Le président sortant Macky Sall, longtemps considéré comme un « maître du jeu politicien », se trouve désormais pris à son propre jeu. Réputé expert en manipulation du Parti-Etat pour asseoir son pouvoir personnel, le voici désormais acculé au double jeu en réaffirmant que « force doit rester à la loi » tout en se jouant de la loi fondamentale qu’est censée être une Constitution taillée et retaillée sur mesure…à des fins autocratiques !
Cependant, notre « monarque constitutionnel » se trompe à la fois de pays et d’époque, car l’Afrique d’aujourd’hui n’est plus celle d’hier. Si le continent tout entier, avec sa diaspora d’Occident et d’Orient, ont les yeux rivés sur la crise électorale majeure en cours dans la plus vieille colonie française d’Afrique, c’est simplement parce qu’elle met à nu les contradictions fondamentales du monde contemporain. L’effondrement manifeste du prétendu « modèle démocratique ouest-africain » vient confirmer qu’il ne saurait y avoir d’exception aux lois de l’histoire, ni au Sénégal, ni ailleurs en Afrique et nulle part dans le monde…
Jugeons-en, faits à l’appui. Comment un jeune politicien « libéral », élu au suffrage universel direct, aurait-t-il pu, en une douzaine d’années de pouvoir « républicain », se convertir en un dictateur sanguinaire et impitoyable ?

** Informations présentées **
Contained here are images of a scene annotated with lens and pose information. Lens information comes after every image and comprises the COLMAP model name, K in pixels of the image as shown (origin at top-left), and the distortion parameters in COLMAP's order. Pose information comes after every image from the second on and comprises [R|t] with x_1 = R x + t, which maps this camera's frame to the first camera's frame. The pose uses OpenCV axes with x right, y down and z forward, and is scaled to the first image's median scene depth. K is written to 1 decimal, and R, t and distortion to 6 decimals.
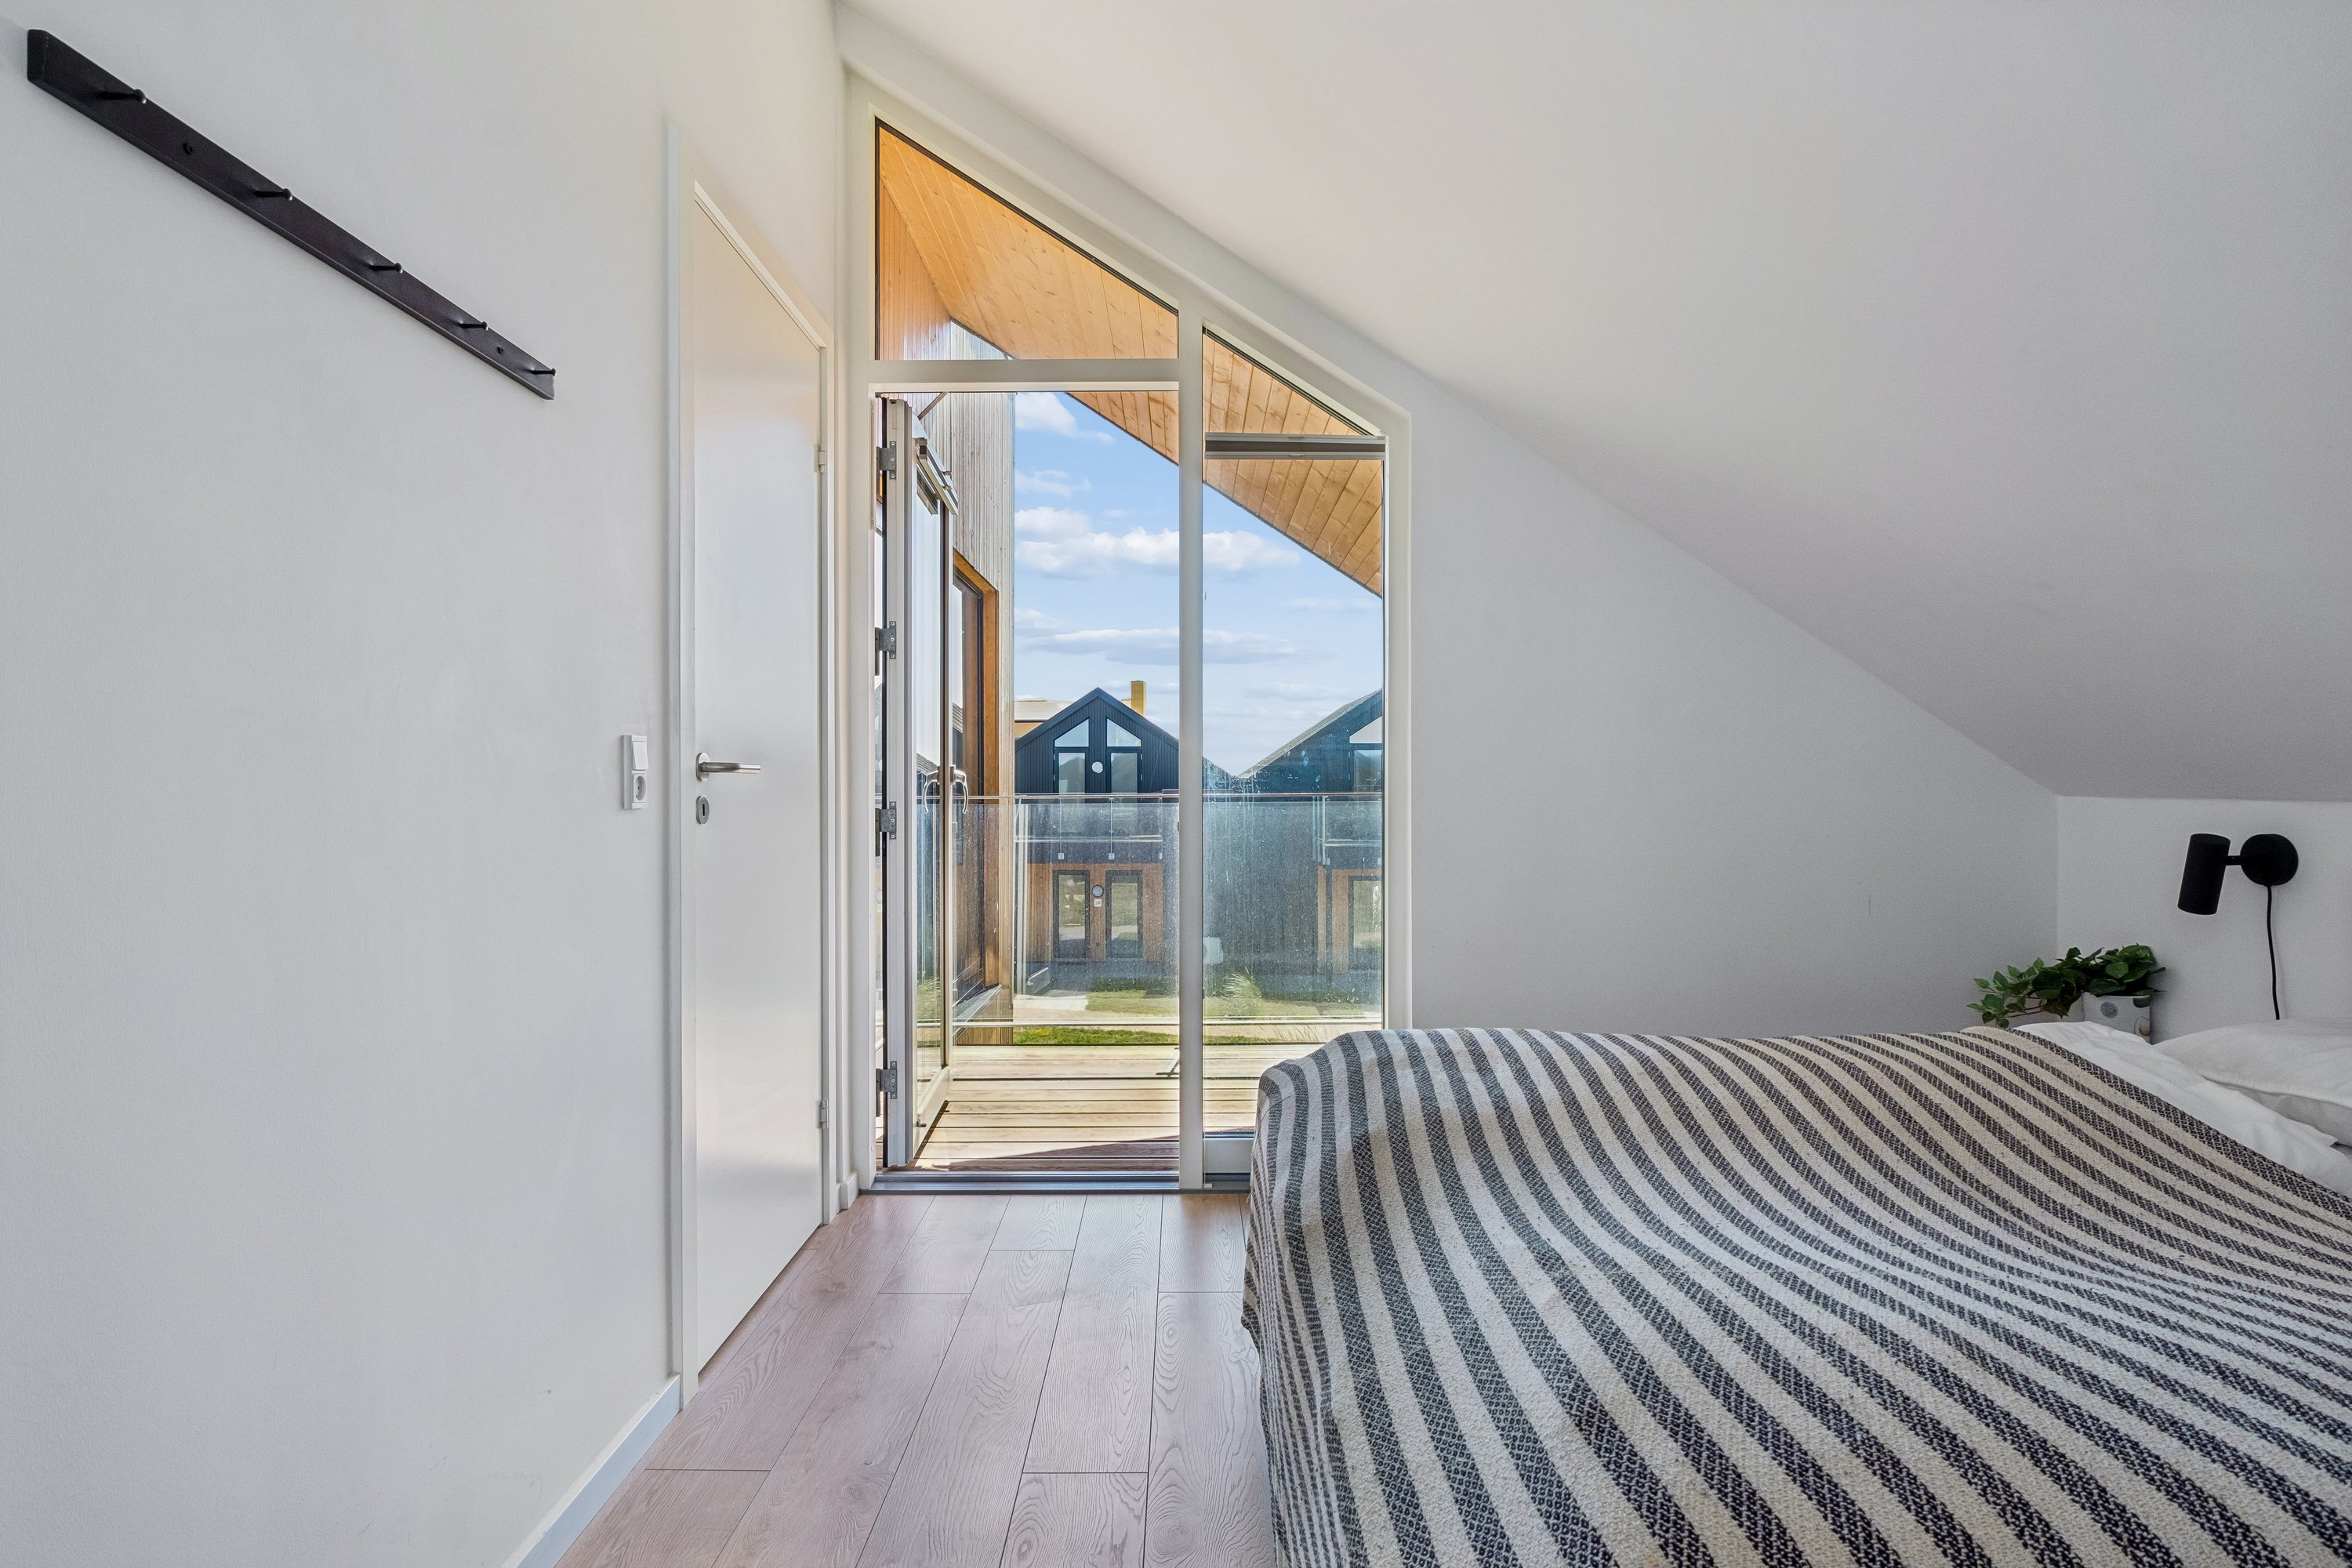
lens RADIAL K [[1180.6, 0, 1180.8], [0, 1180.6, 775.1], [0, 0, 1]] dist [0.000198, 0.000020]
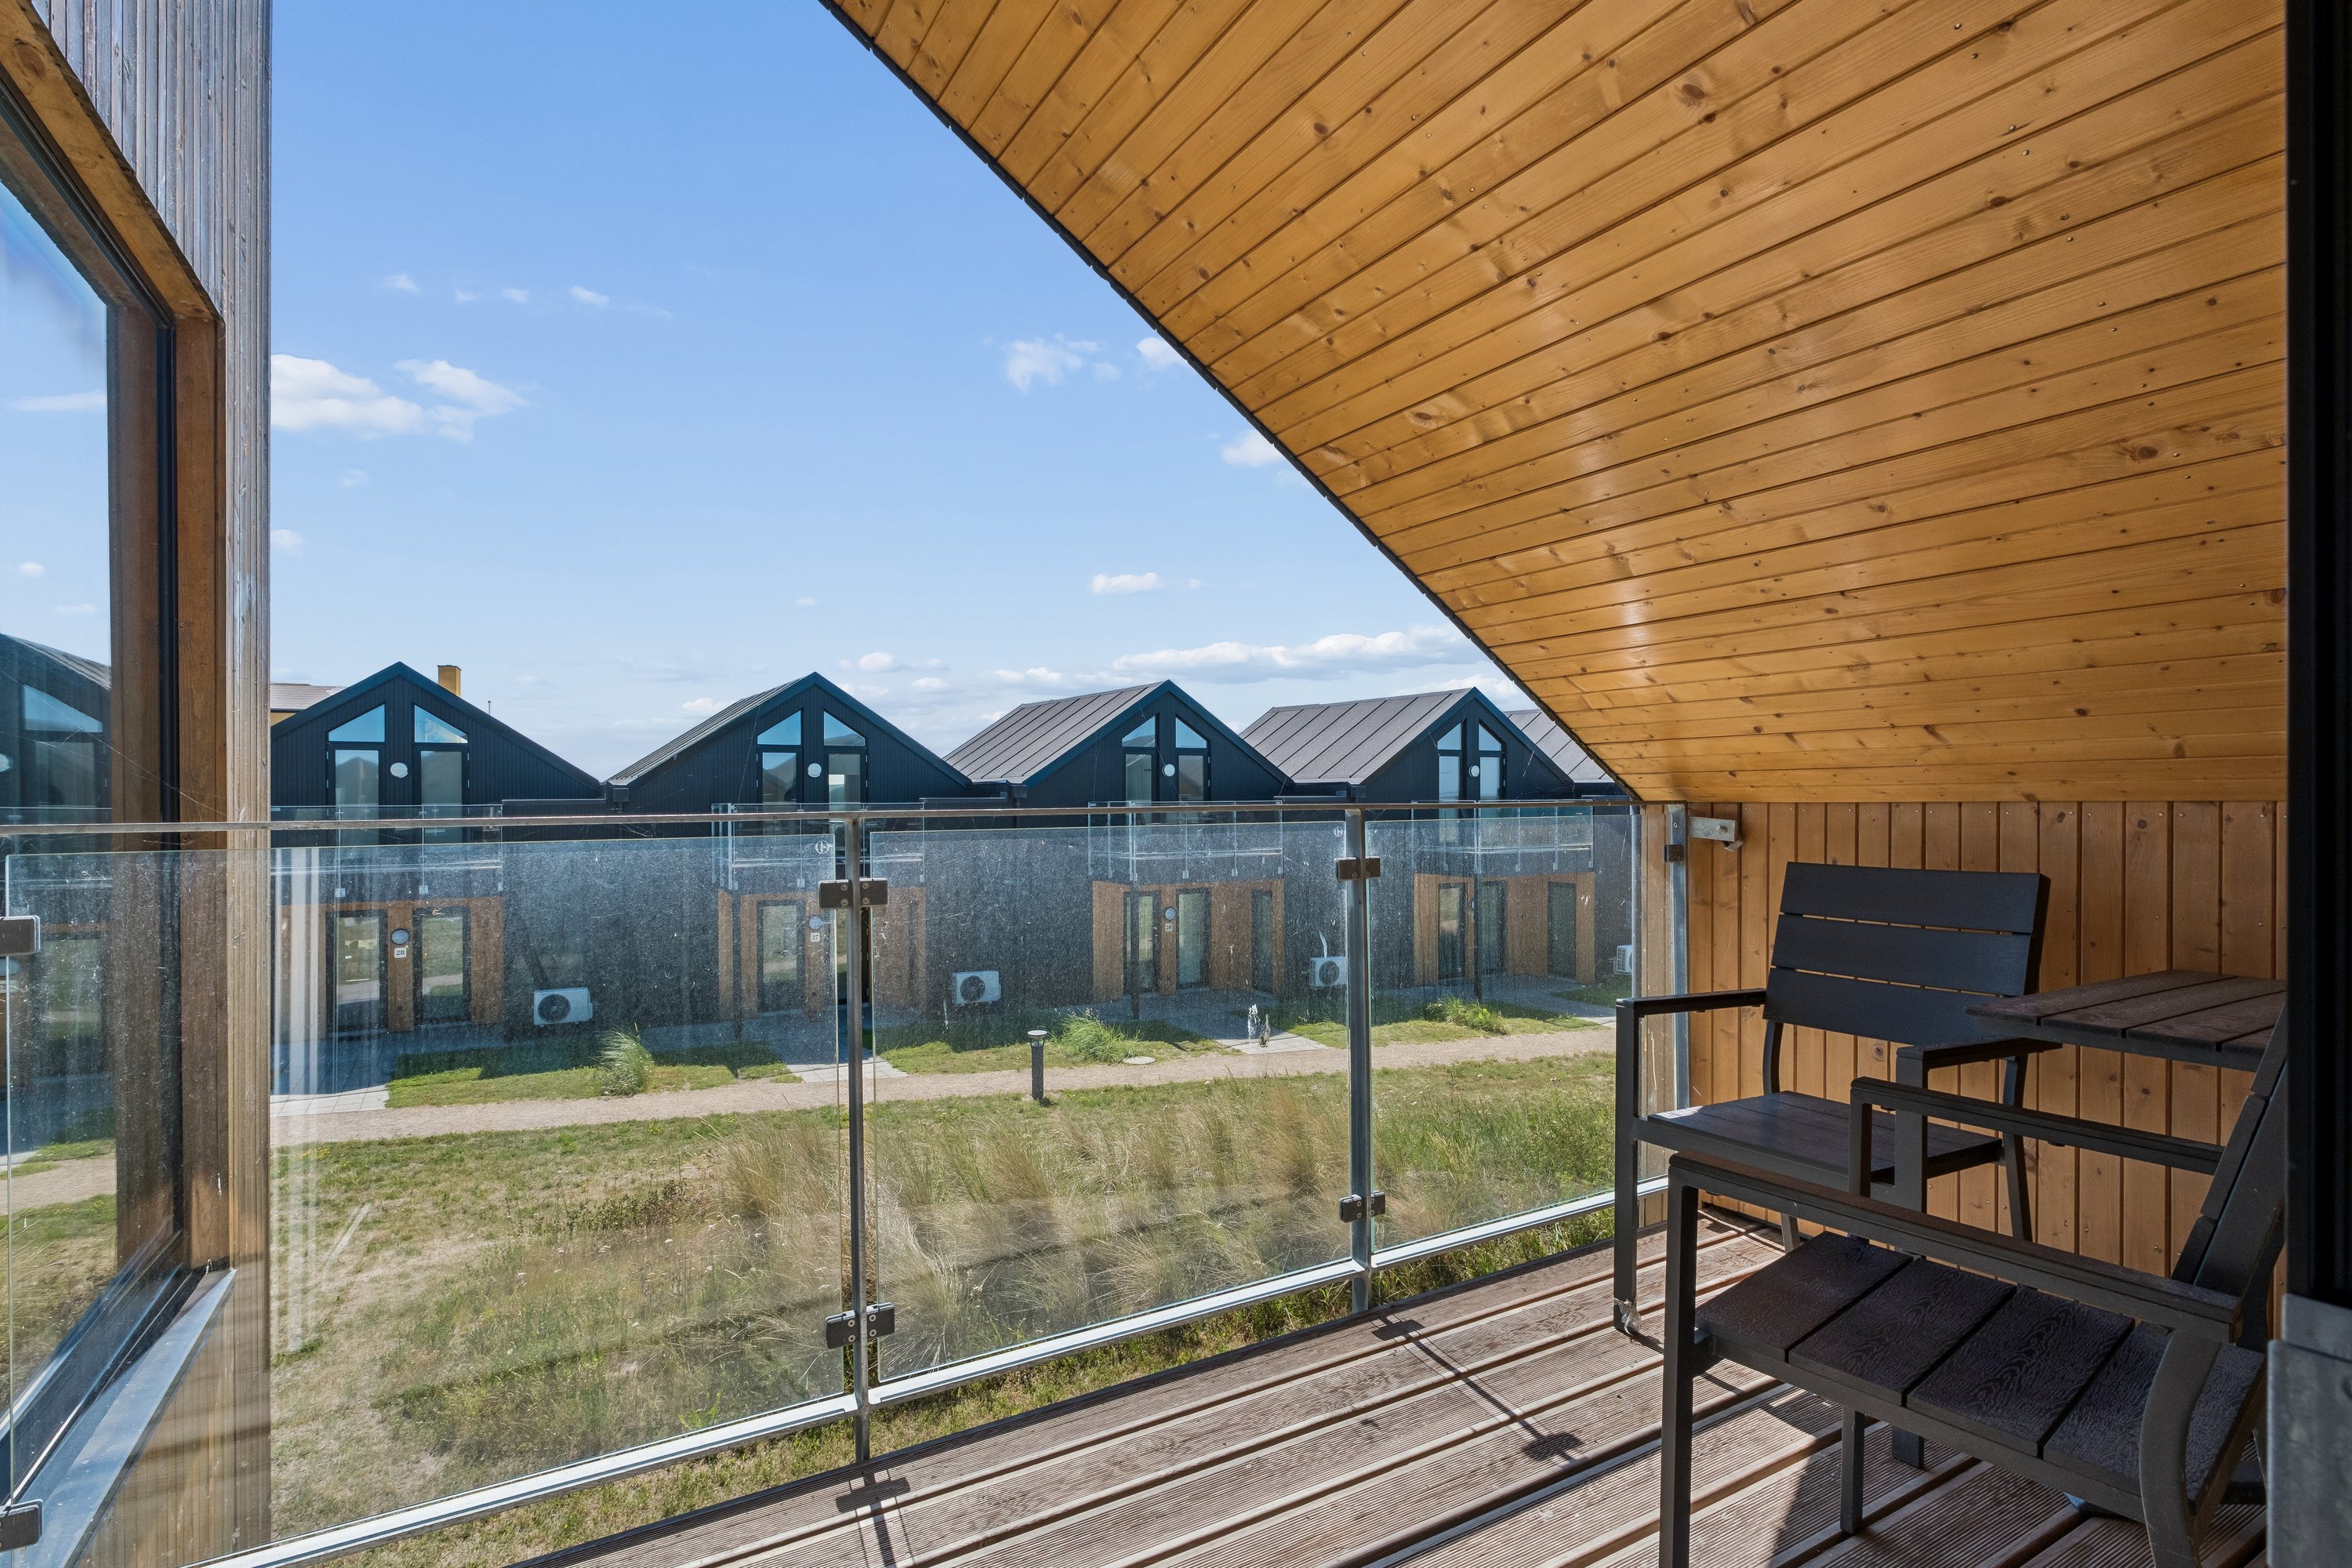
lens RADIAL K [[1165.0, 0, 1167.6], [0, 1165.0, 792.2], [0, 0, 1]] dist [-0.001179, -0.000211]
pose [[0.866463, 0.000506, 0.499240, -0.017845], [-0.004645, 0.999964, 0.007048, 0.000307], [-0.499219, -0.008426, 0.866435, 0.119405]]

** Tâches à réaliser **
1 – Extrayez du texte sur Macky Sall le passage qui va de « Le président sortant » à « fins autocratiques ! ».
2 – Résumez en deux phrases le texte sur Macky Sall.
3 – Rédigez la suite du texte sur Macky Sall, en reprenant après sa dernière phrase.

** Résultats attendus **
1 –
Le président sortant Macky Sall, longtemps considéré comme un « maître du jeu politicien », se trouve désormais pris à son propre jeu. Réputé expert en manipulation du Parti-Etat pour asseoir son pouvoir personnel, le voici désormais acculé au double jeu en réaffirmant que « force doit rester à la loi » tout en se jouant de la loi fondamentale qu’est censée être une Constitution taillée et retaillée sur mesure…à des fins autocratiques !

2 – Le texte présente Macky Sall, longtemps considéré comme un maître du jeu politicien et expert en manipulation du Parti-État, comme pris à son propre jeu : il affirme que force doit rester à la loi tout en se jouant d'une Constitution retaillée à des fins autocratiques. Il soutient que la crise électorale en cours au Sénégal, suivie par tout le continent et sa diaspora, met à nu les contradictions du monde contemporain et confirme l'effondrement du prétendu modèle démocratique ouest-africain.

3 –
Répondre à la question par des lieux communs tels que « le pouvoir rend fou… » ou que « la politique est l’art par excellence du mensonge et de la duperie » serait un peu court pour éclairer l’opinion africaine ou étrangère. Tandis que si l’on rappelle, d’abord, que le premier président de la « République arachidière » du Sénégal, L. Senghor, fondateur du système du parti-Etat, a régné vingt ans avant d’installer son dauphin, A. Diouf qui à son tour règnera aussi deux décennies, avant d’être congédié alors qu’il sollicitait un mandat supplémentaire.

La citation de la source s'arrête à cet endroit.